Data for processing:
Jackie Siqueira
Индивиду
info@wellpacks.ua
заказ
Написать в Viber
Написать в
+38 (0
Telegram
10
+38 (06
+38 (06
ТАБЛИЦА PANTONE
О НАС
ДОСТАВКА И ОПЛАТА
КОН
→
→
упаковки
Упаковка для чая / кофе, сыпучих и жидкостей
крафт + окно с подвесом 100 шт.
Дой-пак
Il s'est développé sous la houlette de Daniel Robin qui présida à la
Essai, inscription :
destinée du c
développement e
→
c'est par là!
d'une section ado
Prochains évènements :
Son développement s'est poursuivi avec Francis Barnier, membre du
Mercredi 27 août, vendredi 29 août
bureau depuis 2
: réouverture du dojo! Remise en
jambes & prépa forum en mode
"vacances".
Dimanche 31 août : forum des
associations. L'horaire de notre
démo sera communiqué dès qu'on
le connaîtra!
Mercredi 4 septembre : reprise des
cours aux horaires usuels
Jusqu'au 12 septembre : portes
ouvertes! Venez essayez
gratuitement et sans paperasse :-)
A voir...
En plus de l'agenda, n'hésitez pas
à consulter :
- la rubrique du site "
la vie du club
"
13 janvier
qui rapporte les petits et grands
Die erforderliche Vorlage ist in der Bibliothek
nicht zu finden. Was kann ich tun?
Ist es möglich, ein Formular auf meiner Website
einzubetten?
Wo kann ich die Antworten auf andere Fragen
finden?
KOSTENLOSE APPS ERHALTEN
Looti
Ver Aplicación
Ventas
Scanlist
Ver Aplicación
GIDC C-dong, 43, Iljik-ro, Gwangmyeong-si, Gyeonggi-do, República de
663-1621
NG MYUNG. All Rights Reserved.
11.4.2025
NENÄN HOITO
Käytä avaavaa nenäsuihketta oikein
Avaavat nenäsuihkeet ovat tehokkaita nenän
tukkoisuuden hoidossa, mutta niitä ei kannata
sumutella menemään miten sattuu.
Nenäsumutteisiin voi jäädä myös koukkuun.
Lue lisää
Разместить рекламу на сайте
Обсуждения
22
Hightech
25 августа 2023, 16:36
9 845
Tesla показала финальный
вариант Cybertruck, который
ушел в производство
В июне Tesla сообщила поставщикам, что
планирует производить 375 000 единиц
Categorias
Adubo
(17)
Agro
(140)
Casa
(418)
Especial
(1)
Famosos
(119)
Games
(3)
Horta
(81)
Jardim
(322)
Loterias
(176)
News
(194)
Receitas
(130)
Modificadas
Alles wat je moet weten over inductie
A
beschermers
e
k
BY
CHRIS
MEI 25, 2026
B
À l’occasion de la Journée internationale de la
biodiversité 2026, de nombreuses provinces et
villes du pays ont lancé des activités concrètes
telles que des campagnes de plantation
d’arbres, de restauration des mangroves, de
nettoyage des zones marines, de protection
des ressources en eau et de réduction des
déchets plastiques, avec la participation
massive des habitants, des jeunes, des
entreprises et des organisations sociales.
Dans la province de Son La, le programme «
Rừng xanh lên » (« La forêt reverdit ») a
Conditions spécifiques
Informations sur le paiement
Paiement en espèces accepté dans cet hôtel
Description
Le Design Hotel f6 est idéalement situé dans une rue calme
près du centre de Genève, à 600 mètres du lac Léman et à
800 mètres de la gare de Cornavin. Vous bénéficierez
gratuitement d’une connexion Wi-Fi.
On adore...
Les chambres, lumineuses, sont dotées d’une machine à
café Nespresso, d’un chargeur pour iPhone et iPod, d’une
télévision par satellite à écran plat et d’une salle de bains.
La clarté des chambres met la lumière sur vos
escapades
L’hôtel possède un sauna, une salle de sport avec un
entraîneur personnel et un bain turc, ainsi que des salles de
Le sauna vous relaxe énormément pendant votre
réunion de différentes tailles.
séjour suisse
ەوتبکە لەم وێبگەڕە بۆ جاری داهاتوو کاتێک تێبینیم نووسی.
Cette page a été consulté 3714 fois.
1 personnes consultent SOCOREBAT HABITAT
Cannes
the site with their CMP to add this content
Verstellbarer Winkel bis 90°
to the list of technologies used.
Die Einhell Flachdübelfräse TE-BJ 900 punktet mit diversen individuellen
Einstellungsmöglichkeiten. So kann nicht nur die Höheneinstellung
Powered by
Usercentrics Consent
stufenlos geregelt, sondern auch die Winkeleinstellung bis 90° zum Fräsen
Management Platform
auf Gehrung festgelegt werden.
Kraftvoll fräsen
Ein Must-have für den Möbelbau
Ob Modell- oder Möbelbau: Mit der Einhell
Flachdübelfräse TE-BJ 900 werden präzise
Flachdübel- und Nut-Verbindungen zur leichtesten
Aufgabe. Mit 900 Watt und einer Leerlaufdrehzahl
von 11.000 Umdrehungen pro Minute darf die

Work instruction:
Give the entries again exactly, every one.

Solution to the exercise:
Jackie Siqueira
Индивиду
info@wellpacks.ua
заказ
Написать в Viber
Написать в
+38 (0
Telegram
10
+38 (06
+38 (06
ТАБЛИЦА PANTONE
О НАС
ДОСТАВКА И ОПЛАТА
КОН
→
→
упаковки
Упаковка для чая / кофе, сыпучих и жидкостей
крафт + окно с подвесом 100 шт.
Дой-пак
Il s'est développé sous la houlette de Daniel Robin qui présida à la
Essai, inscription :
destinée du c
développement e
→
c'est par là!
d'une section ado
Prochains évènements :
Son développement s'est poursuivi avec Francis Barnier, membre du
Mercredi 27 août, vendredi 29 août
bureau depuis 2
: réouverture du dojo! Remise en
jambes & prépa forum en mode
"vacances".
Dimanche 31 août : forum des
associations. L'horaire de notre
démo sera communiqué dès qu'on
le connaîtra!
Mercredi 4 septembre : reprise des
cours aux horaires usuels
Jusqu'au 12 septembre : portes
ouvertes! Venez essayez
gratuitement et sans paperasse :-)
A voir...
En plus de l'agenda, n'hésitez pas
à consulter :
- la rubrique du site "
la vie du club
"
13 janvier
qui rapporte les petits et grands
Die erforderliche Vorlage ist in der Bibliothek
nicht zu finden. Was kann ich tun?
Ist es möglich, ein Formular auf meiner Website
einzubetten?
Wo kann ich die Antworten auf andere Fragen
finden?
KOSTENLOSE APPS ERHALTEN
Looti
Ver Aplicación
Ventas
Scanlist
Ver Aplicación
GIDC C-dong, 43, Iljik-ro, Gwangmyeong-si, Gyeonggi-do, República de
663-1621
NG MYUNG. All Rights Reserved.
11.4.2025
NENÄN HOITO
Käytä avaavaa nenäsuihketta oikein
Avaavat nenäsuihkeet ovat tehokkaita nenän
tukkoisuuden hoidossa, mutta niitä ei kannata
sumutella menemään miten sattuu.
Nenäsumutteisiin voi jäädä myös koukkuun.
Lue lisää
Разместить рекламу на сайте
Обсуждения
22
Hightech
25 августа 2023, 16:36
9 845
Tesla показала финальный
вариант Cybertruck, который
ушел в производство
В июне Tesla сообщила поставщикам, что
планирует производить 375 000 единиц
Categorias
Adubo
(17)
Agro
(140)
Casa
(418)
Especial
(1)
Famosos
(119)
Games
(3)
Horta
(81)
Jardim
(322)
Loterias
(176)
News
(194)
Receitas
(130)
Modificadas
Alles wat je moet weten over inductie
A
beschermers
e
k
BY
CHRIS
MEI 25, 2026
B
À l’occasion de la Journée internationale de la
biodiversité 2026, de nombreuses provinces et
villes du pays ont lancé des activités concrètes
telles que des campagnes de plantation
d’arbres, de restauration des mangroves, de
nettoyage des zones marines, de protection
des ressources en eau et de réduction des
déchets plastiques, avec la participation
massive des habitants, des jeunes, des
entreprises et des organisations sociales.
Dans la province de Son La, le programme «
Rừng xanh lên » (« La forêt reverdit ») a
Conditions spécifiques
Informations sur le paiement
Paiement en espèces accepté dans cet hôtel
Description
Le Design Hotel f6 est idéalement situé dans une rue calme
près du centre de Genève, à 600 mètres du lac Léman et à
800 mètres de la gare de Cornavin. Vous bénéficierez
gratuitement d’une connexion Wi-Fi.
On adore...
Les chambres, lumineuses, sont dotées d’une machine à
café Nespresso, d’un chargeur pour iPhone et iPod, d’une
télévision par satellite à écran plat et d’une salle de bains.
La clarté des chambres met la lumière sur vos
escapades
L’hôtel possède un sauna, une salle de sport avec un
entraîneur personnel et un bain turc, ainsi que des salles de
Le sauna vous relaxe énormément pendant votre
réunion de différentes tailles.
séjour suisse
ەوتبکە لەم وێبگەڕە بۆ جاری داهاتوو کاتێک تێبینیم نووسی.
Cette page a été consulté 3714 fois.
1 personnes consultent SOCOREBAT HABITAT
Cannes
the site with their CMP to add this content
Verstellbarer Winkel bis 90°
to the list of technologies used.
Die Einhell Flachdübelfräse TE-BJ 900 punktet mit diversen individuellen
Einstellungsmöglichkeiten. So kann nicht nur die Höheneinstellung
Powered by
Usercentrics Consent
stufenlos geregelt, sondern auch die Winkeleinstellung bis 90° zum Fräsen
Management Platform
auf Gehrung festgelegt werden.
Kraftvoll fräsen
Ein Must-have für den Möbelbau
Ob Modell- oder Möbelbau: Mit der Einhell
Flachdübelfräse TE-BJ 900 werden präzise
Flachdübel- und Nut-Verbindungen zur leichtesten
Aufgabe. Mit 900 Watt und einer Leerlaufdrehzahl
von 11.000 Umdrehungen pro Minute darf die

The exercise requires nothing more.